2] Identify defined times to respond, then respond in these batched times.
These times should be when you are generally alone or are not neglecting another person’s attention. If you have to excuse yourself for 5 minutes every hour to respond, then do so. It’s better than being interrupted every 5 minutes.
3] Keep the phone on silent, out of sight, or off your physical body when spending face to face time with another person.
Attempt to go at least 30-60 minutes at a time without checking or using your phone when spending one-on-one time with someone. This means that quick run-in at the grocery store that lasts 5 minutes should NEVER involve your phone.
4] Practice respectfully excusing yourself when you need to respond to a call or text while face to face with another person.
In this, you acknowledge and apologize for the distraction while retaining respect and value in the relationship.
5] Utilize monitoring/limiting software (iOS 12), services (AT&T Smart Limits/Verizon Smart Family etc.), devices (Circle), or apps (Moment) to recognize and change the amount of time spent on your phone messaging.
If you lack all self-restraint or cannot seem to create new healthy habits, these options may help.

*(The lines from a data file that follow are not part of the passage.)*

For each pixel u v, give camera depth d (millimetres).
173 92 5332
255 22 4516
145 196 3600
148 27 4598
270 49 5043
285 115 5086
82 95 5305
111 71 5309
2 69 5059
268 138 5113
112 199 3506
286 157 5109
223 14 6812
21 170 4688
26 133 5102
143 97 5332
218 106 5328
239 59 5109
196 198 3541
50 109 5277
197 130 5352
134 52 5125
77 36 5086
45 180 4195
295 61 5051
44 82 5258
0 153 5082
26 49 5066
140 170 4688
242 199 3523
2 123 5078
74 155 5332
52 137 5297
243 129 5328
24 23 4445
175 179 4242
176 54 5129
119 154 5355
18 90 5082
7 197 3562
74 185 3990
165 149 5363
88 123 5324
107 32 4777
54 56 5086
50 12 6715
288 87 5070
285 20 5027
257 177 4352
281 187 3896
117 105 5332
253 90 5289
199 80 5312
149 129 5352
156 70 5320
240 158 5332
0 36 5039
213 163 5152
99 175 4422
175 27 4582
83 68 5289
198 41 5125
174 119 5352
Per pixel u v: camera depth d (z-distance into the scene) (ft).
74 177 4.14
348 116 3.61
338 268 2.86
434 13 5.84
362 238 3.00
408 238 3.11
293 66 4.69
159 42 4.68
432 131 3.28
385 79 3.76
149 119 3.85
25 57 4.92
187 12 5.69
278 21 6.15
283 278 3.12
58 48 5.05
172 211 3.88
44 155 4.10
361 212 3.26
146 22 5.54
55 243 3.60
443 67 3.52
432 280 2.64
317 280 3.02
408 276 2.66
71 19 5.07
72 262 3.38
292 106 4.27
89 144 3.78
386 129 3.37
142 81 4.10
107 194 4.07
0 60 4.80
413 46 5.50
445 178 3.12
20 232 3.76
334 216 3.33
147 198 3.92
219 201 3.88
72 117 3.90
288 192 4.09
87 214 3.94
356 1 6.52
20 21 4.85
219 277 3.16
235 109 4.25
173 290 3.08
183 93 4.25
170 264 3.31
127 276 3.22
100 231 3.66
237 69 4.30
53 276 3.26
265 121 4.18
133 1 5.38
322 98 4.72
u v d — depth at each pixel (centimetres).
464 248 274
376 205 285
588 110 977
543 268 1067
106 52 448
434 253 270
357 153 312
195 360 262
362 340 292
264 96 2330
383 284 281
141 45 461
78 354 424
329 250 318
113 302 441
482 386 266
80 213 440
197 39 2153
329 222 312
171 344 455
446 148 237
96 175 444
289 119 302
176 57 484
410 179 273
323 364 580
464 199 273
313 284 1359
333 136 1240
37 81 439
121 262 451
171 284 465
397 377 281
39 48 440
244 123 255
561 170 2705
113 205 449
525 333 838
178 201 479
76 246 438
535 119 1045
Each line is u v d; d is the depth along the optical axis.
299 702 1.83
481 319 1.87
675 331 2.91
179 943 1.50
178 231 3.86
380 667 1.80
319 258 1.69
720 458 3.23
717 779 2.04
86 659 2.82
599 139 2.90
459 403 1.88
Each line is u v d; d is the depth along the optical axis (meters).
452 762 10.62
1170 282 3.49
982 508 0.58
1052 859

Especially with children, regardless of age, they watch, observe, and digest every interaction you have with your phone. They are learning what it looks like to be in relationship and to be present. You cannot blame “technology” for the broken ways children communicate today. If your relationship with them always looks distracted and with half-attention, you can guess where they are learning the behavior.
This cycle has to stop. A new standard for healthy, less instant communication must emerge. It starts with you, the brave parent.
We all need true, undistracted presence in our relationships. Without this, only loneliness and division grows.